There was a gallery depicting "The War at Home" which showed the sacrifices of the men, women and children back on the home front, including ration cards and household goods of the era. There was another gallery displaying propaganda posters - from the US and Japanese perspective. There are booths which play the video memoirs of many WWII veterans - they are short and should hold a child's interest.
I spent 2 hours here and could have spent more time. Check out their website to see what is the current exhibition, but definitely go.
If you're interested in American history, specifically World War II history, the D-Day Museum should be one of your first stops in New Orleans. This popular museum showcases a vast array of exhibits, documents, artifacts, photographs, and movies. Perhaps the most moving parts of the state-of-the-art exhibit exhibits are the oral histories from veterans worldwide.
The National D-Day Museum Foundation was founded in 1991 by noted historian and author, Dr. Stephen Ambrose from the University of New Orleans. Ambrose wrote the book, "D-Day" and many others as well as consulted on TV documentaries and films. The Museum opened it's doors on June 6, 2000 with the enormously talented director Steven Spielberg and Oscar-winning actor and star of "Saving Private Ryan" attending. This museum address all the amphibious invasions or D-Days of WWII and is a tribute to the more than 1 million Americans who took part.
It's New Orleans location is due not only to Dr. Ambrose's presence here but also because it was in New Orleans where the Higgins Boat, the landing craft used during the D-Day invasion, was manufactured. President Eisenhower credited the Higgins Boat with being responsible for the great success of the Allies.
Additions to the museum have taken place since its opening, but unfortunately during the hurricane disaster of August, 2005, the museum was vandalized and damaged. Let's hope that this fantastic museum is back on its feet again.

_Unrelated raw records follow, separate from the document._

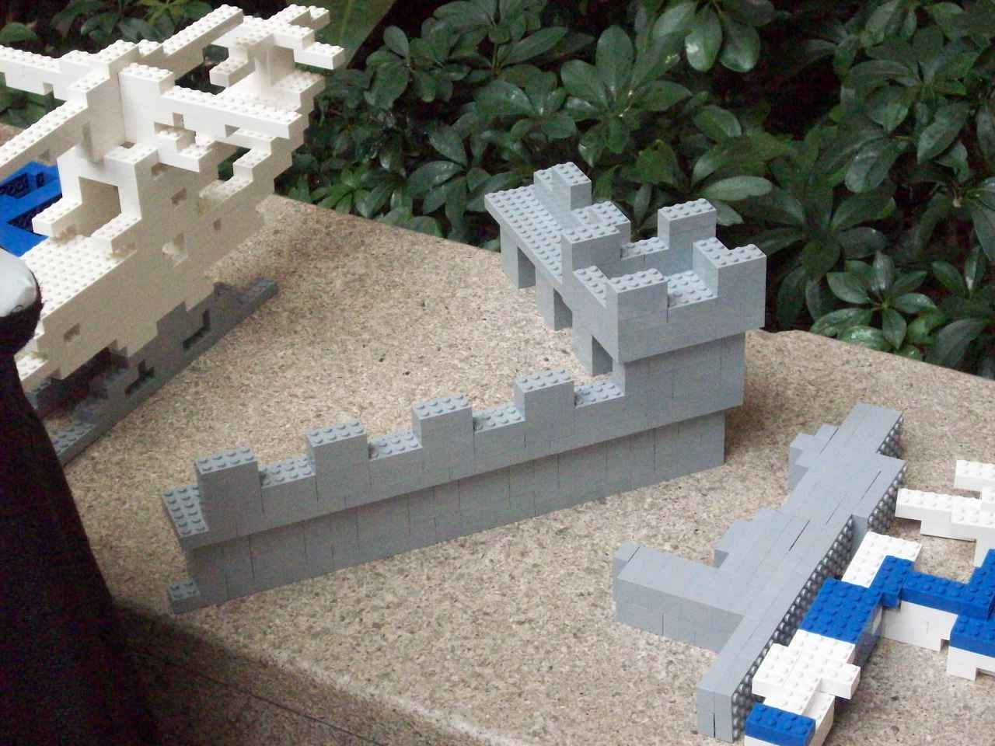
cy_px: 373
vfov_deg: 19.1
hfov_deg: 25.3
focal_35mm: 77
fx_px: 2213
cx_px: 498
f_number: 4.2
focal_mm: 12.8
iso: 800
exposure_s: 1/204
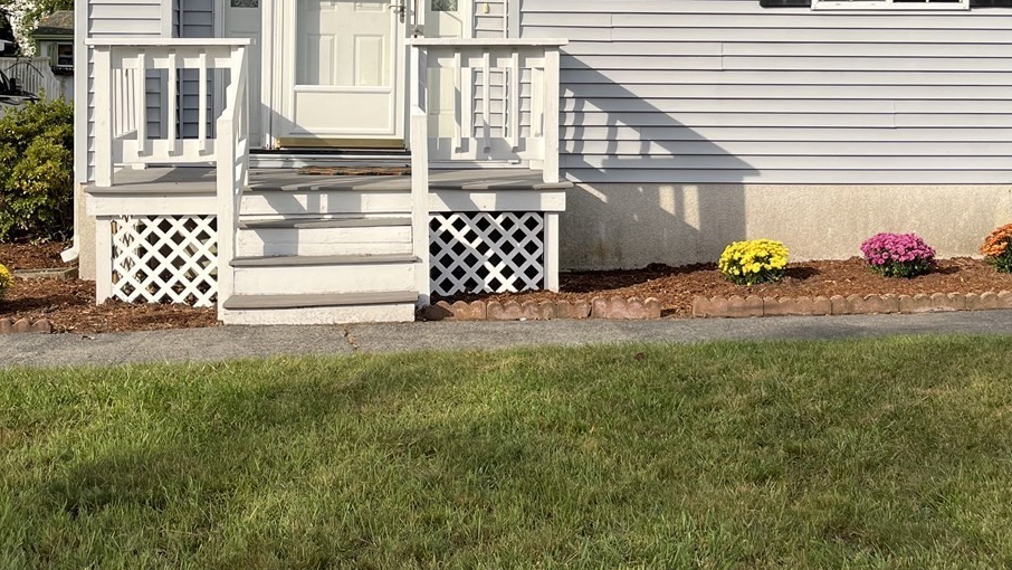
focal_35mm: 48
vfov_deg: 24.3
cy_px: 61
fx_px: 1288
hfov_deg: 42.9
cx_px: 487
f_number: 1.6
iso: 50
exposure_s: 1/3215
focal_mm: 5.1
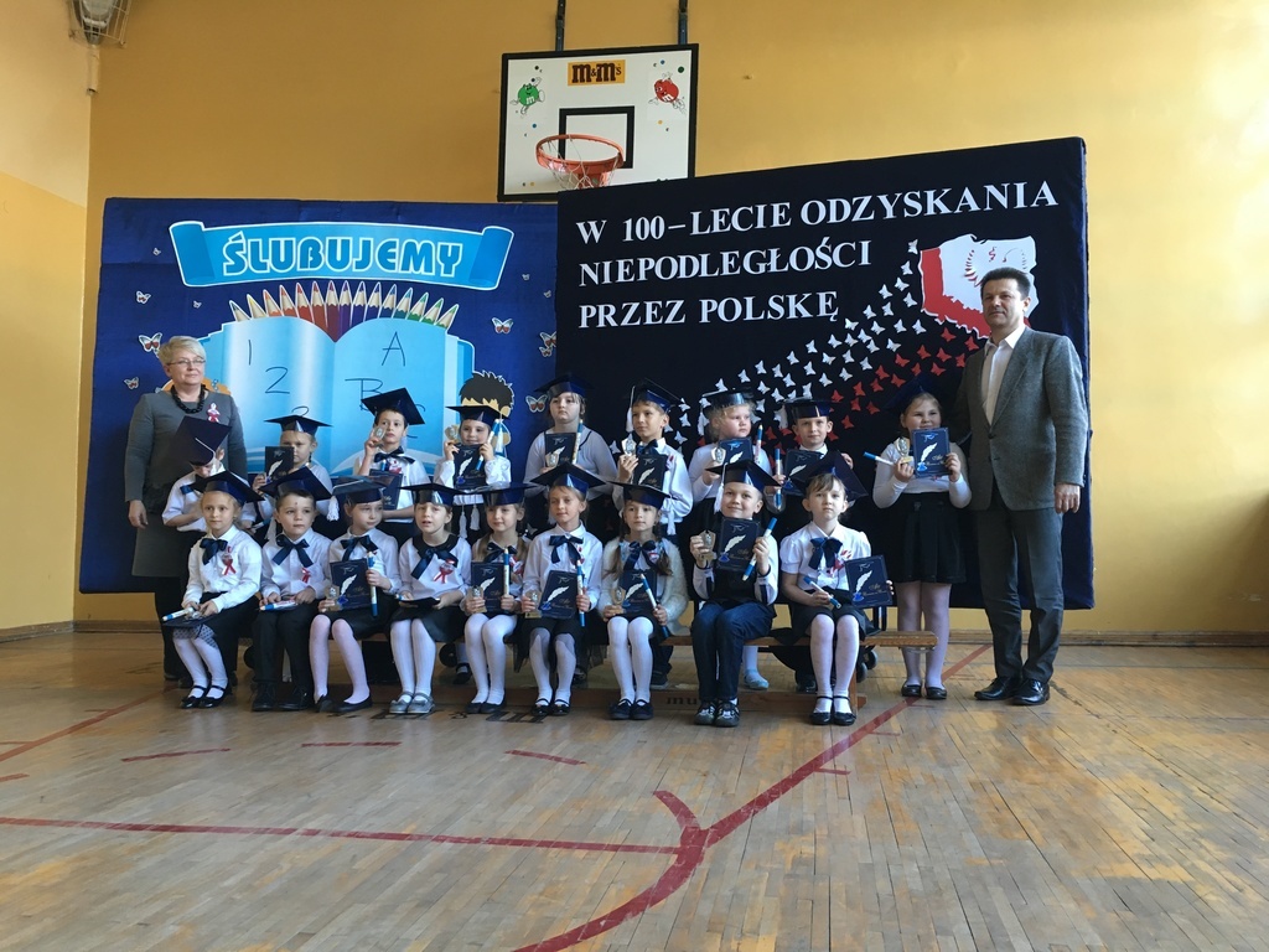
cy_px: 476
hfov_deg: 61.7
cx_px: 634
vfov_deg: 48.2
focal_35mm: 29
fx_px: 1063
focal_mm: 4.15
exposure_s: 1/33
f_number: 2.2
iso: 125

The D-Day invasion was a small but pivotal moment in the greatest war the world has ever known. Many museums cover this war in its' entirety but this museum does an excellent job of focusing on one small aspect and STILL leaving the visitor thirsting for more knowledge. New Orleans seems an odd location for a museum on the D-Day museum at first, yet, the city actually played a major role. What role is that?? You will have to visit the museum to figure that out! Happy history hunting! (can you tell I'm a history teacher!?)